CIMR : exclusion du crédit complémentaire en cas de cessation d’activité et absence de procédure contradictoire

Conseil d'État, 9ème - 10ème chambres réunies, 19/12/2025, 496179

M. et Mme A… contestaient le calcul du crédit d’impôt de modernisation du recouvrement (CIMR) appliqué à leur bénéfice non commercial de 2018, supérieur à ceux des années précédentes, à la suite de la cessation d’activité de M. A….

Le Conseil d’État juge que l’administration fiscale n’était pas tenue de mettre en œuvre la procédure de rectification contradictoire, n’ayant pas remis en cause les éléments déclarés mais seulement appliqué la loi.

Il confirme que l’augmentation du bénéfice de 2018, résultant de la cessation d’activité et de l’imposition immédiate des créances acquises, ne constitue pas un surcroît d’activité et ne permet pas de bénéficier d’un crédit d’impôt complémentaire.

Litige

M. et Mme A… ont été assujettis à l’impôt sur le revenu et aux contributions sociales au titre de l’année 2018. M. A… a cessé son activité de mandataire judiciaire le 31 décembre 2018, réalisant cette année-là un bénéfice non commercial supérieur à ceux des années 2015, 2016 et 2017. L’administration fiscale a calculé le crédit d’impôt de modernisation du recouvrement (CIMR) sur la base du bénéfice le plus élevé des trois années précédentes (2017), considérant l’excédent de 2018 comme un revenu exceptionnel. Après rejet de leur réclamation par l’administration, M. et Mme A… ont saisi le tribunal administratif de Montpellier, qui a rejeté leur demande de décharge. Leur appel devant la cour administrative d’appel de Toulouse a également été rejeté. Ils se sont alors pourvus en cassation devant le Conseil d’État.

Questions

1. L’administration fiscale devait-elle mettre en œuvre la procédure de rectification contradictoire avant de calculer la cotisation primitive d’impôt sur le revenu de 2018, dès lors qu’elle n’a pas suivi l’interprétation des contribuables sur le calcul du CIMR ?

2. M. et Mme A… pouvaient-ils bénéficier d’un crédit d’impôt complémentaire en démontrant que l’augmentation du bénéfice de 2018 résultait d’un surcroît d’activité, et non d’un revenu exceptionnel, au sens du 3° du 3 du E du II de l’article 60 de la loi de finances pour 2017 ?

Position du juge

 

Le Conseil d’État rappelle que la procédure de rectification contradictoire (art. L. 55 LPF) ne s’applique que lorsque l’administration remet en cause des éléments que le contribuable est tenu de déclarer. En l’espèce, l’administration a utilisé les montants déclarés par les contribuables pour calculer le CIMR, sans remettre en cause ces éléments, mais en appliquant la loi différemment de l’interprétation proposée par les contribuables dans un champ de commentaires libres de la déclaration. Dès lors, l’administration n’était pas tenue de mettre en œuvre la procédure de rectification contradictoire.
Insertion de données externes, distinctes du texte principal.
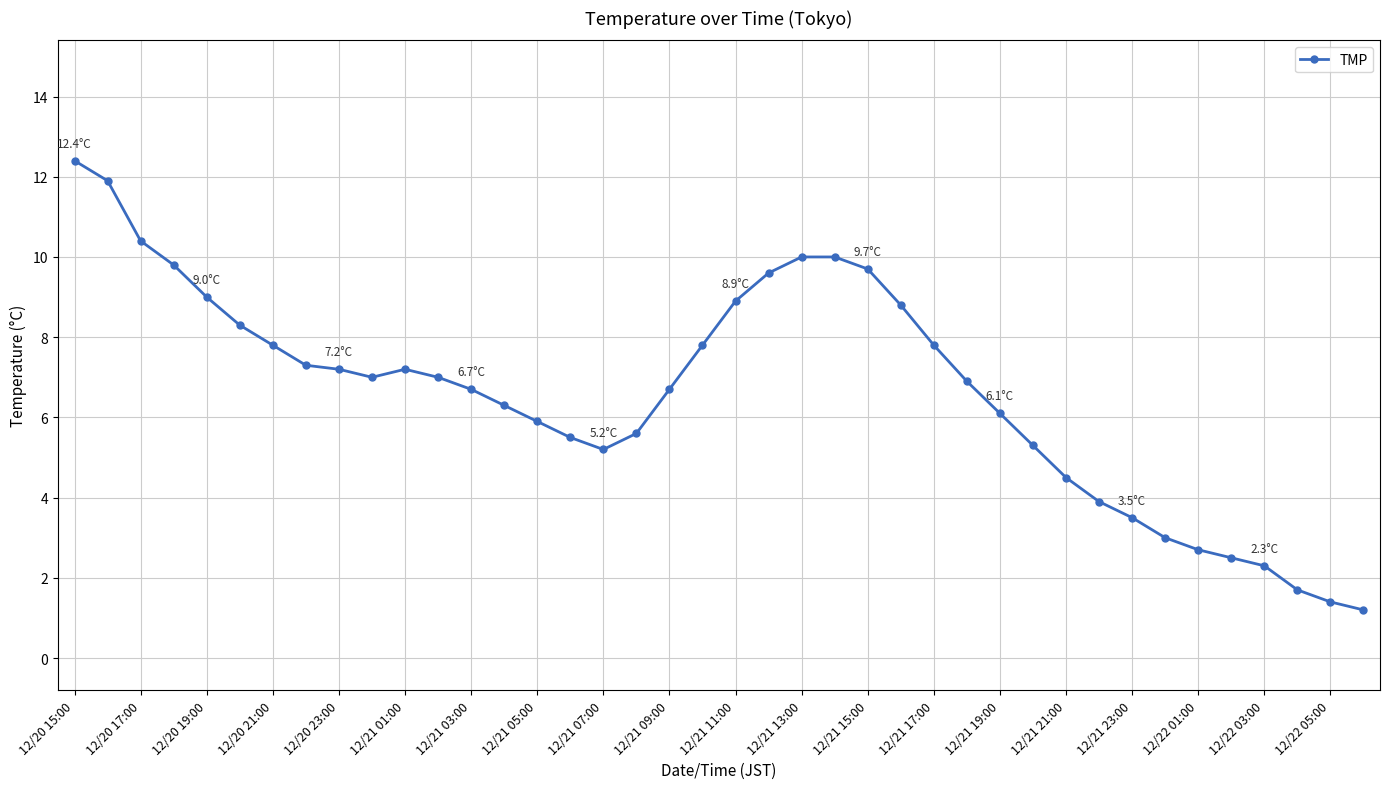

What is the greatest value displayed?

12.4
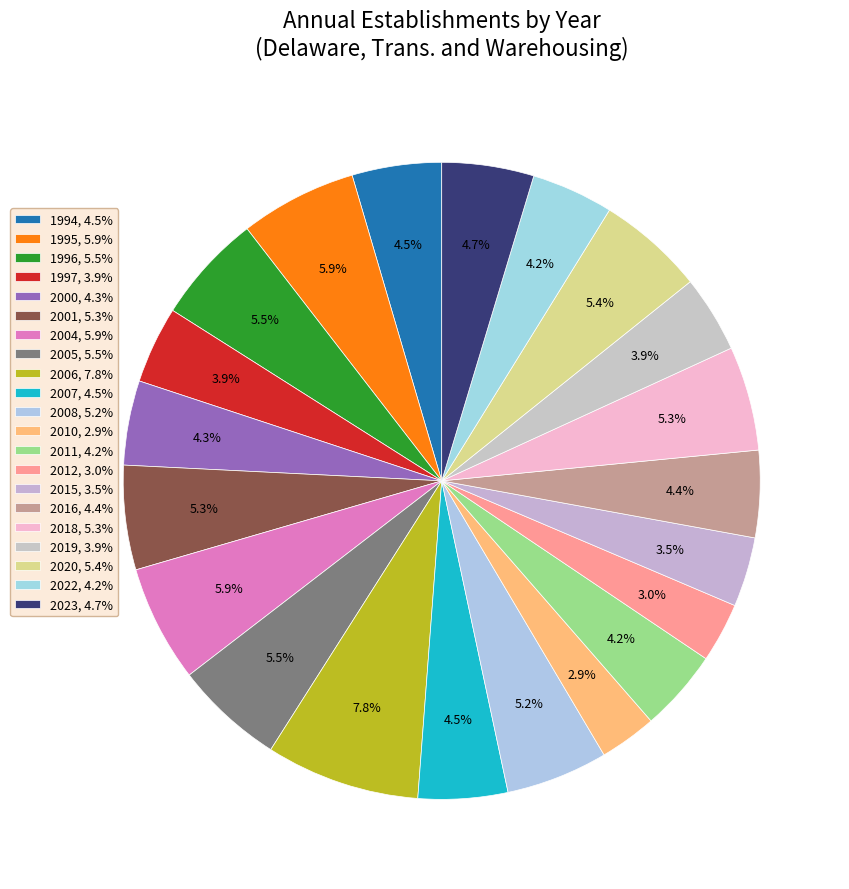

Approximately how many times larger is the value at 2020 compared to 2011?

1.3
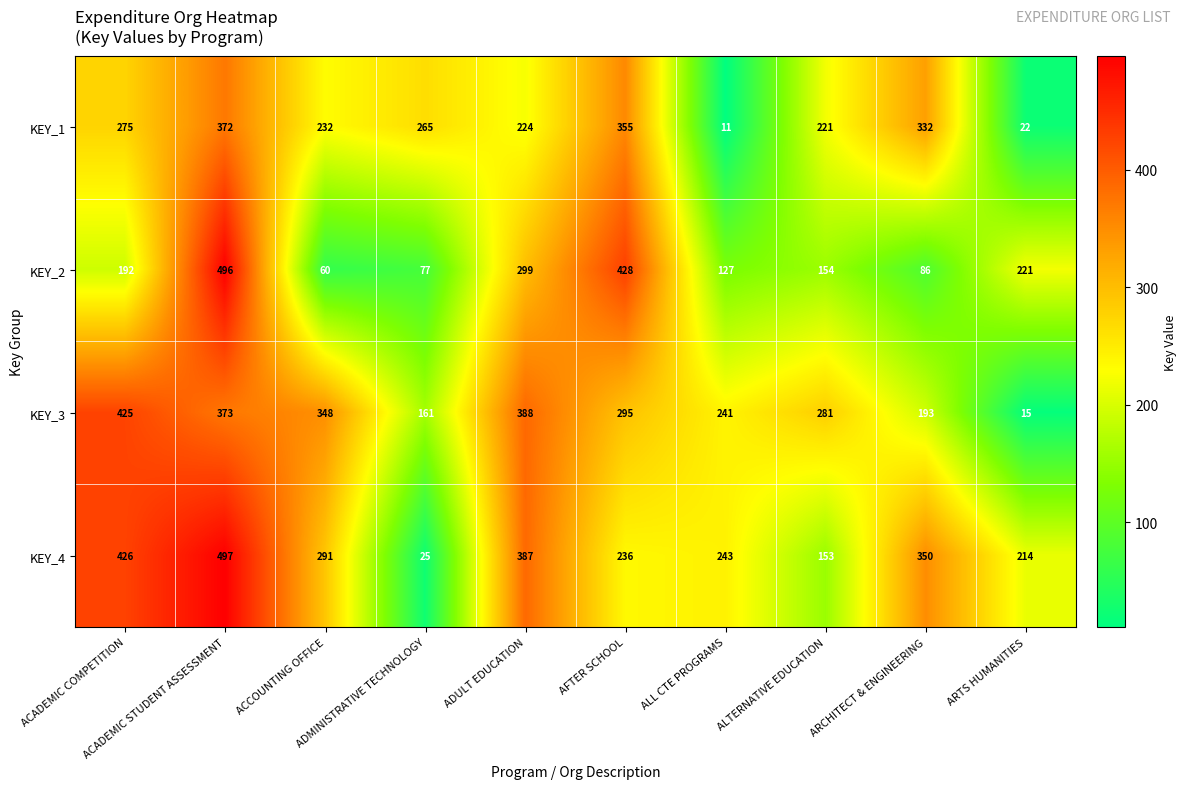

What is the difference between the maximum and minimum values in the KEY_1 series?

361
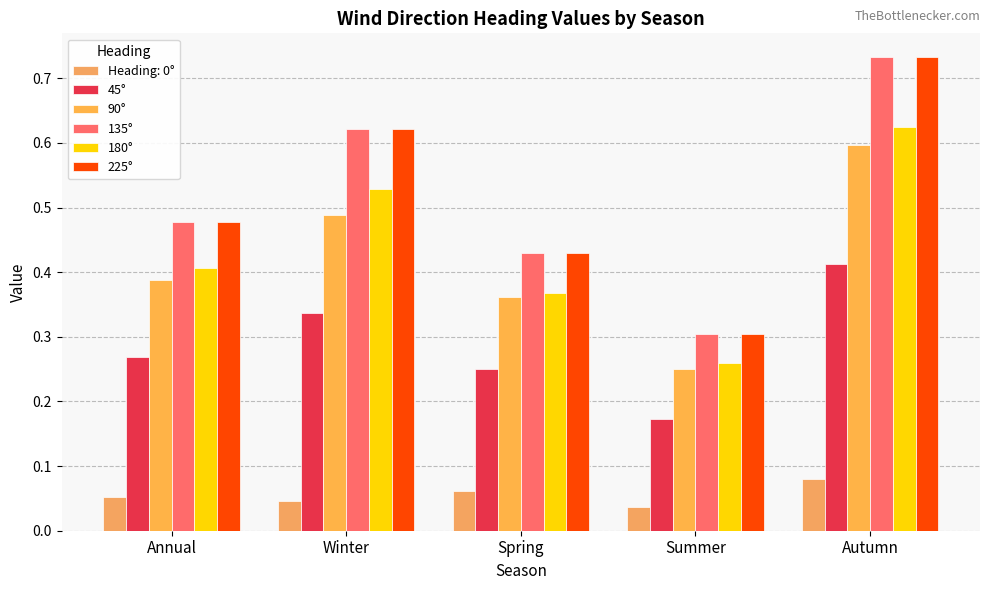

What is the label of the 1st bar from the left?

Annual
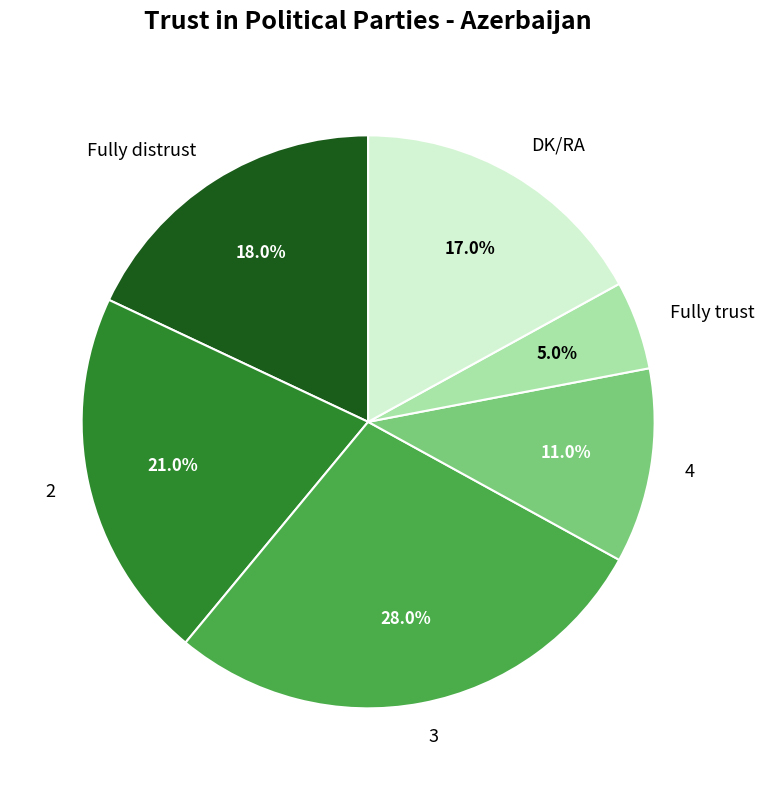

Does any single category account for the majority?

No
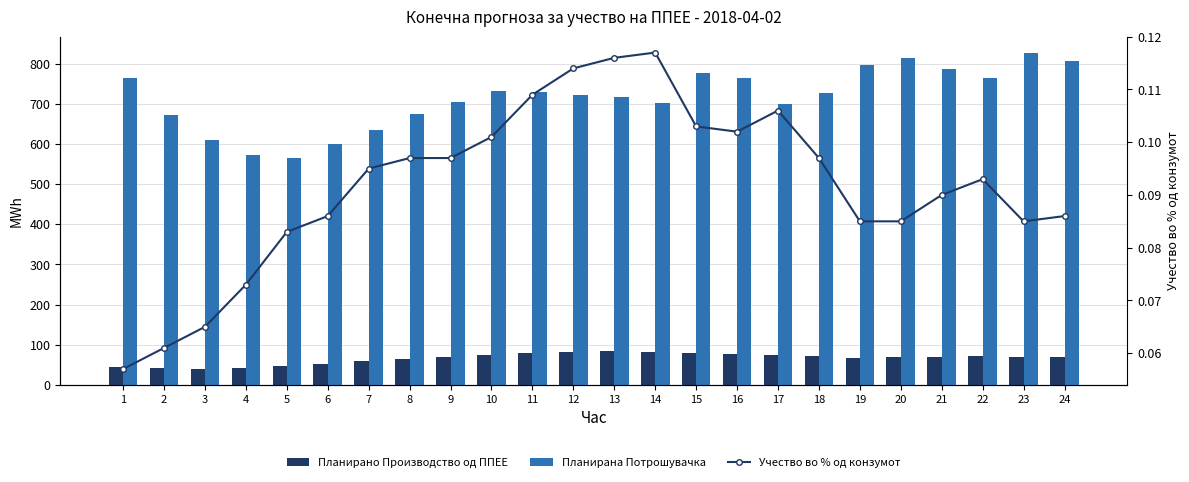

How many series are shown in this chart?

3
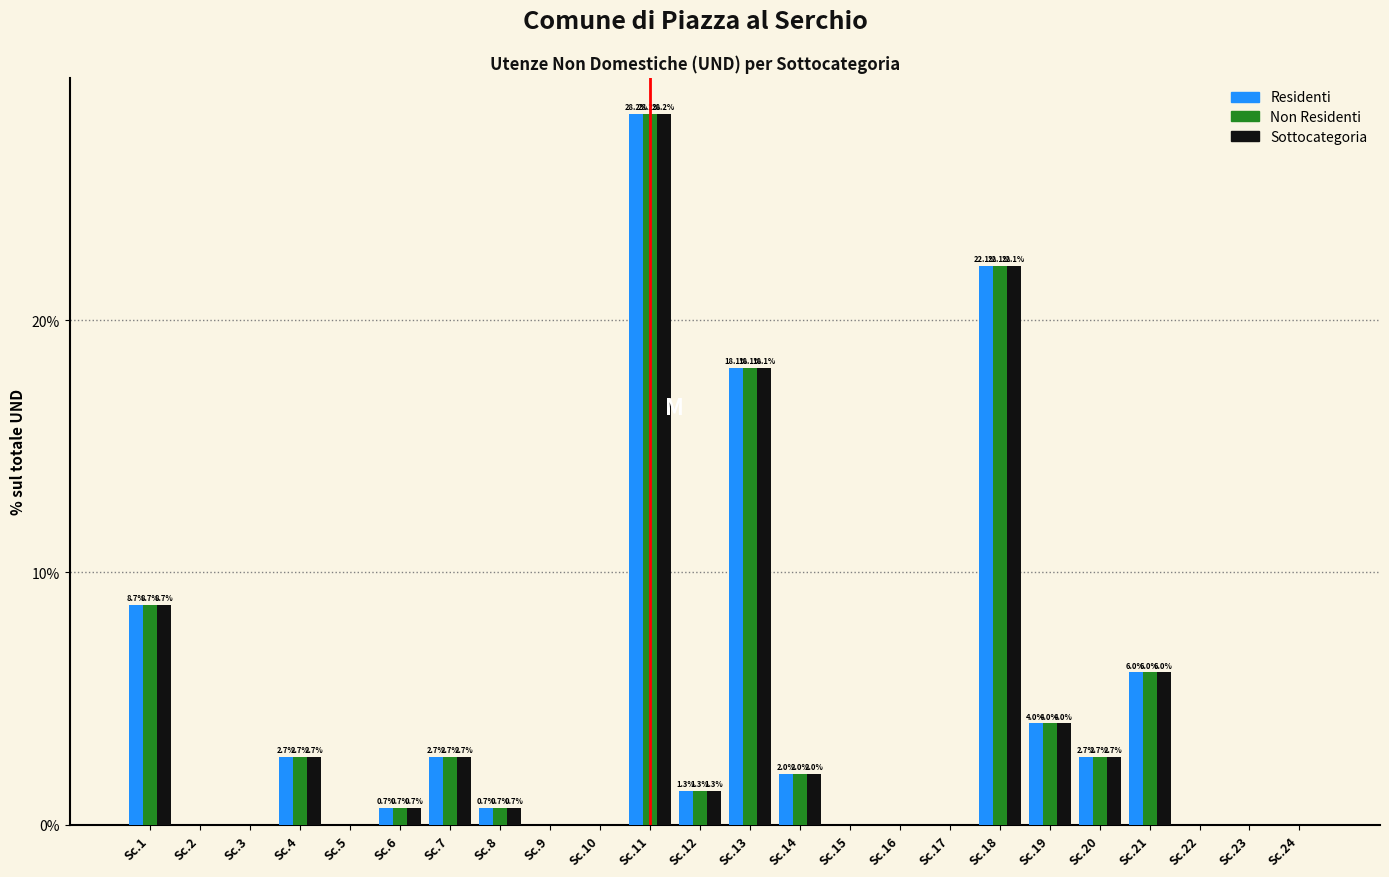

Reading right to left, extract all data points from this chart.

Residenti: Sc.24=0.0	Sc.23=0.0	Sc.22=0.0	Sc.21=6.0	Sc.20=2.7	Sc.19=4.0	Sc.18=22.1	Sc.17=0.0	Sc.16=0.0	Sc.15=0.0	Sc.14=2.0	Sc.13=18.1	Sc.12=1.3	Sc.11=28.2	Sc.10=0.0	Sc.9=0.0	Sc.8=0.7	Sc.7=2.7	Sc.6=0.7	Sc.5=0.0	Sc.4=2.7	Sc.3=0.0	Sc.2=0.0	Sc.1=8.7
Non Residenti: Sc.24=0.0	Sc.23=0.0	Sc.22=0.0	Sc.21=6.0	Sc.20=2.7	Sc.19=4.0	Sc.18=22.1	Sc.17=0.0	Sc.16=0.0	Sc.15=0.0	Sc.14=2.0	Sc.13=18.1	Sc.12=1.3	Sc.11=28.2	Sc.10=0.0	Sc.9=0.0	Sc.8=0.7	Sc.7=2.7	Sc.6=0.7	Sc.5=0.0	Sc.4=2.7	Sc.3=0.0	Sc.2=0.0	Sc.1=8.7
Sottocategoria: Sc.24=0.0	Sc.23=0.0	Sc.22=0.0	Sc.21=6.0	Sc.20=2.7	Sc.19=4.0	Sc.18=22.1	Sc.17=0.0	Sc.16=0.0	Sc.15=0.0	Sc.14=2.0	Sc.13=18.1	Sc.12=1.3	Sc.11=28.2	Sc.10=0.0	Sc.9=0.0	Sc.8=0.7	Sc.7=2.7	Sc.6=0.7	Sc.5=0.0	Sc.4=2.7	Sc.3=0.0	Sc.2=0.0	Sc.1=8.7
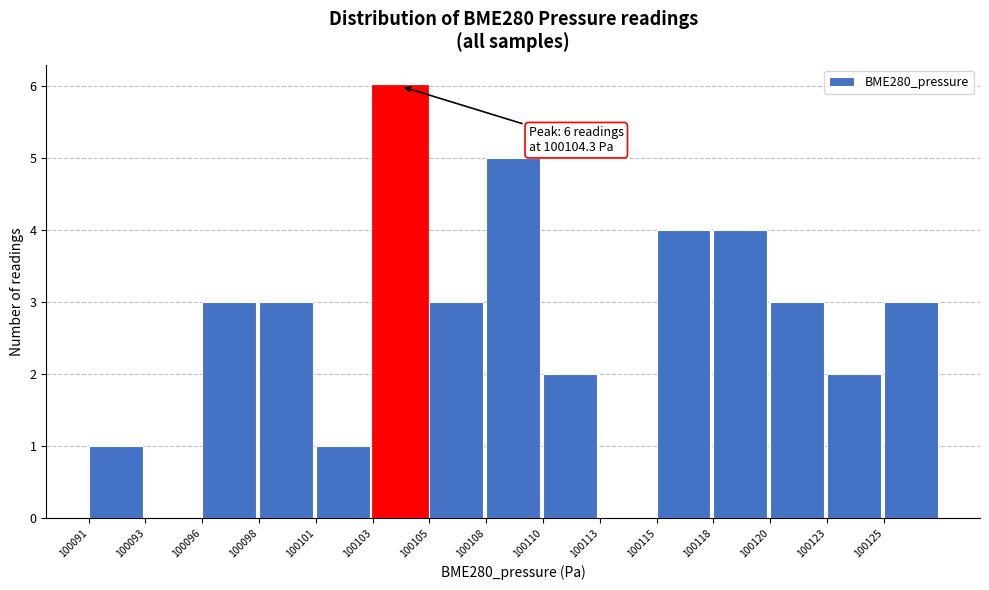

Reading left to right, list all the values displayed in this chart.

100091=1	100093=0	100096=3	100098=3	100101=1	100103=6	100105=3	100108=5	100110=2	100113=0	100115=4	100118=4	100120=3	100123=2	100125=3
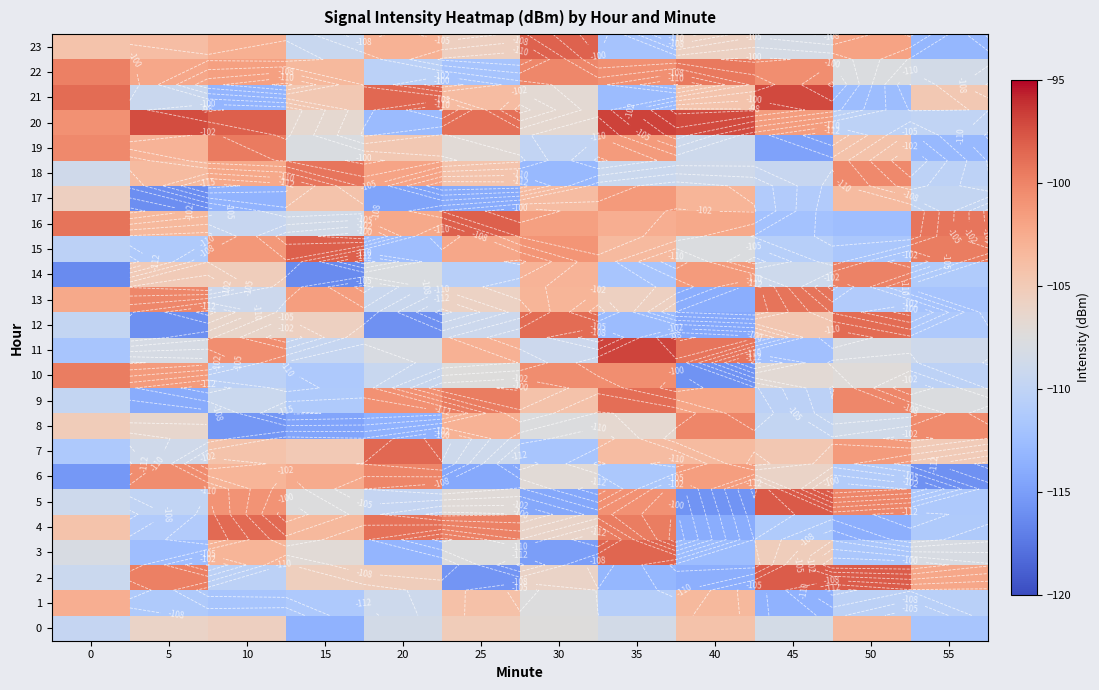

Is it true that 13 equals -167.0 at 40?

False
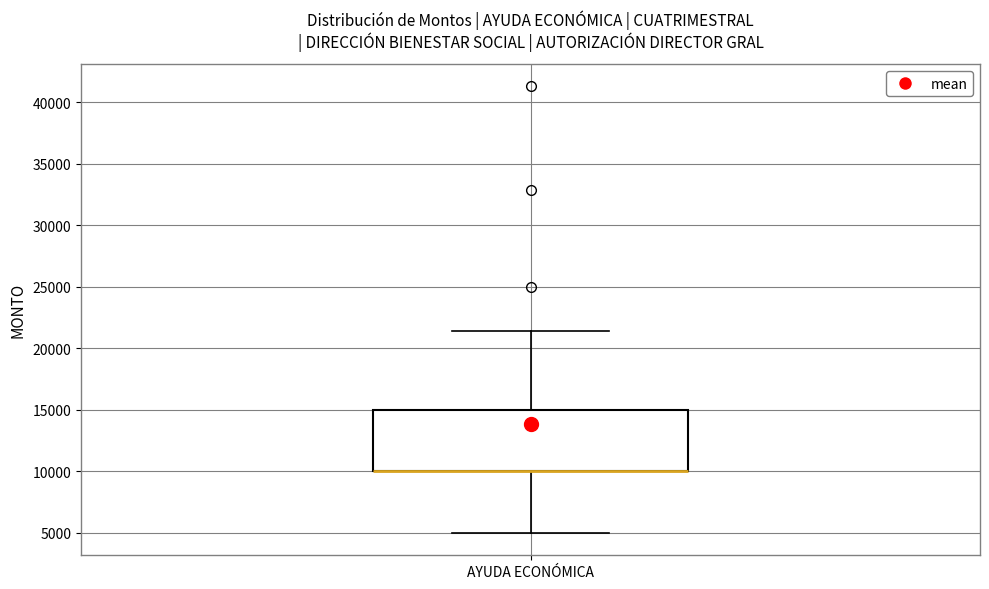

Transcribe this box plot: give where the median line is, the range the box spans, and where the two whiskers end, as read against the y-axis. The values are not printed on the chart, so give them approximately, as read against the axis.

median 10000 (drawn on the box's lower edge), box 10000 to 15000, whiskers 5000 to 21500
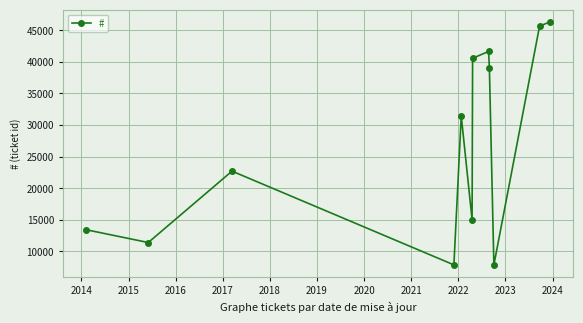

What is the value of the 6th point from the left?

15026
Le Conseil d’État rappelle que, pour bénéficier d’un crédit d’impôt complémentaire, il appartient au contribuable de prouver que la hausse du bénéfice de 2018 par rapport aux années de référence résulte d’un surcroît d’activité, et non d’un report ou d’une anticipation de recettes. En cas de cessation d’activité, l’article 202 CGI prévoit l’imposition immédiate des créances acquises et non recouvrées. L’augmentation du bénéfice due à cette imposition ne peut être assimilée à un surcroît d’activité. En l’espèce, les requérants n’ont pas apporté de précisions suffisantes sur la composition du bénéfice de 2018 pour démontrer qu’il résultait d’un surcroît d’activité, et non de la cessation d’activité ou d’autres facteurs. La cour administrative d’appel a donc pu, sans erreur de droit ni dénaturation, considérer que l’administration avait à bon droit qualifié l’excédent de revenu exceptionnel.

Solution

Le Conseil d’État rejette le pourvoi de M. et Mme A…, confirmant l’arrêt de la cour administrative d’appel de Toulouse.

Il juge que l’administration n’était pas tenue de mettre en œuvre la procédure de rectification contradictoire et que les requérants n’ont pas démontré le caractère non exceptionnel du bénéfice de 2018.

Les conclusions au titre de l’article L. 761-1 du code de justice administrative sont également rejetées.